START Data listing

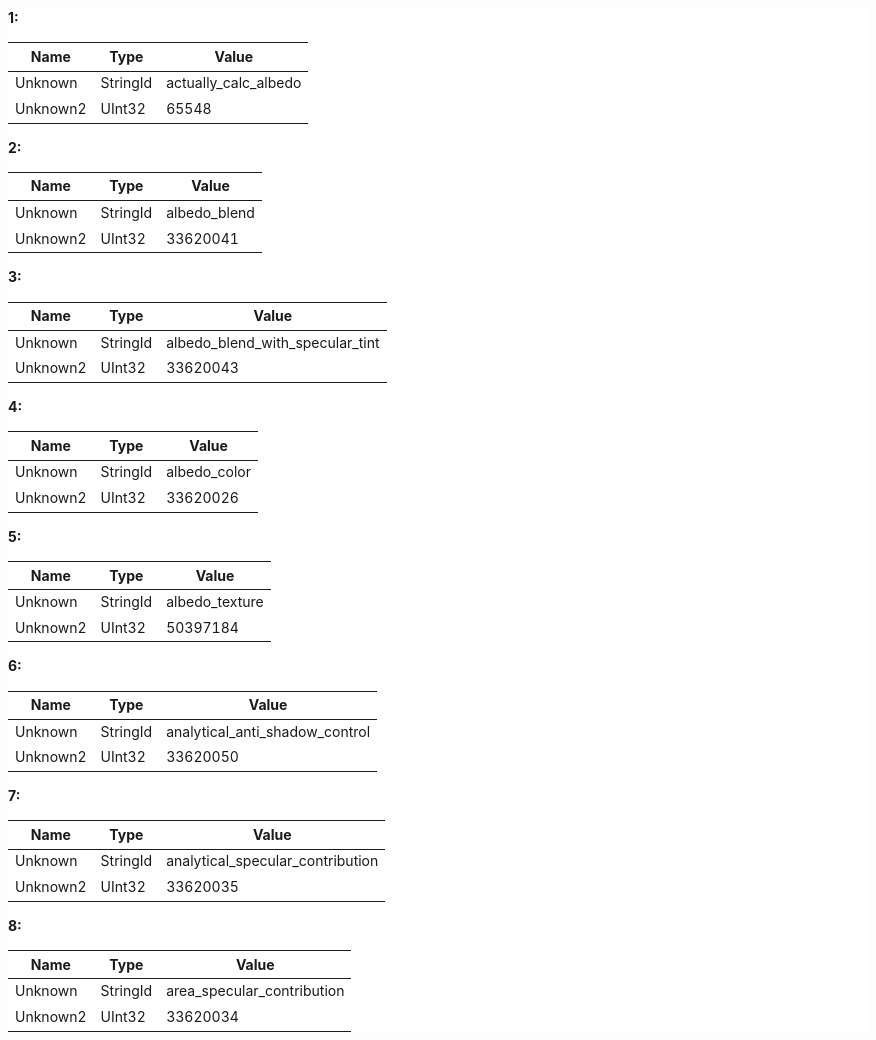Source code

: 
**1:**

Name	| Type	| Value
---	|---	|---	|
Unknown	|StringId	|actually_calc_albedo
Unknown2	|UInt32	|65548


**2:**

Name	| Type	| Value
---	|---	|---	|
Unknown	|StringId	|albedo_blend
Unknown2	|UInt32	|33620041


**3:**

Name	| Type	| Value
---	|---	|---	|
Unknown	|StringId	|albedo_blend_with_specular_tint
Unknown2	|UInt32	|33620043


**4:**

Name	| Type	| Value
---	|---	|---	|
Unknown	|StringId	|albedo_color
Unknown2	|UInt32	|33620026


**5:**

Name	| Type	| Value
---	|---	|---	|
Unknown	|StringId	|albedo_texture
Unknown2	|UInt32	|50397184


**6:**

Name	| Type	| Value
---	|---	|---	|
Unknown	|StringId	|analytical_anti_shadow_control
Unknown2	|UInt32	|33620050


**7:**

Name	| Type	| Value
---	|---	|---	|
Unknown	|StringId	|analytical_specular_contribution
Unknown2	|UInt32	|33620035


**8:**

Name	| Type	| Value
---	|---	|---	|
Unknown	|StringId	|area_specular_contribution
Unknown2	|UInt32	|33620034
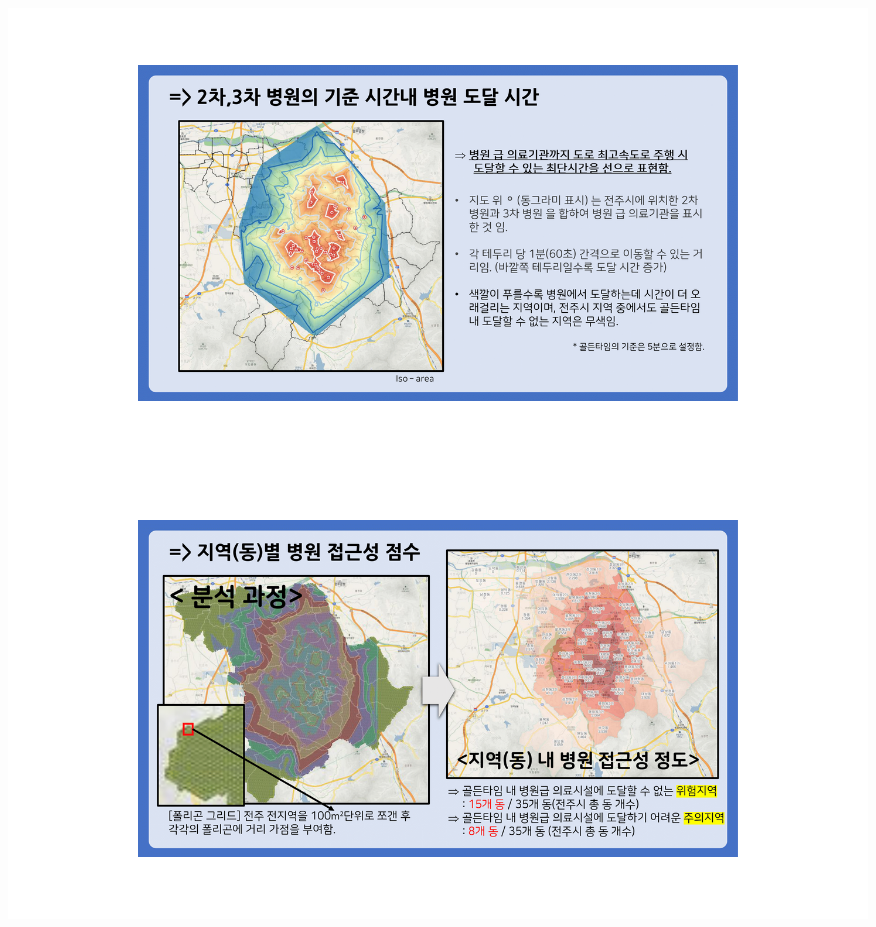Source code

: <center> <img src="https://github.com/ddubny/ddubny.github.io/blob/main/images/post_7/post_7-11.png?raw=true" width="600" height="450"> </center>  
<center> <img src="https://github.com/ddubny/ddubny.github.io/blob/main/images/post_7/post_7-12.png?raw=true" width="600" height="450"> </center>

END Data listing

> Directions for this task:
Reproduce the source text of both rows above character for character, leaving out the pictures.

> Answer space:
Source code

: 
**1:**

Name	| Type	| Value
---	|---	|---	|
Unknown	|StringId	|actually_calc_albedo
Unknown2	|UInt32	|65548


**2:**

Name	| Type	| Value
---	|---	|---	|
Unknown	|StringId	|albedo_blend
Unknown2	|UInt32	|33620041


**3:**

Name	| Type	| Value
---	|---	|---	|
Unknown	|StringId	|albedo_blend_with_specular_tint
Unknown2	|UInt32	|33620043


**4:**

Name	| Type	| Value
---	|---	|---	|
Unknown	|StringId	|albedo_color
Unknown2	|UInt32	|33620026


**5:**

Name	| Type	| Value
---	|---	|---	|
Unknown	|StringId	|albedo_texture
Unknown2	|UInt32	|50397184


**6:**

Name	| Type	| Value
---	|---	|---	|
Unknown	|StringId	|analytical_anti_shadow_control
Unknown2	|UInt32	|33620050


**7:**

Name	| Type	| Value
---	|---	|---	|
Unknown	|StringId	|analytical_specular_contribution
Unknown2	|UInt32	|33620035


**8:**

Name	| Type	| Value
---	|---	|---	|
Unknown	|StringId	|area_specular_contribution
Unknown2	|UInt32	|33620034
Source code

: <center> <img src="https://github.com/ddubny/ddubny.github.io/blob/main/images/post_7/post_7-11.png?raw=true" width="600" height="450"> </center>  
<center> <img src="https://github.com/ddubny/ddubny.github.io/blob/main/images/post_7/post_7-12.png?raw=true" width="600" height="450"> </center>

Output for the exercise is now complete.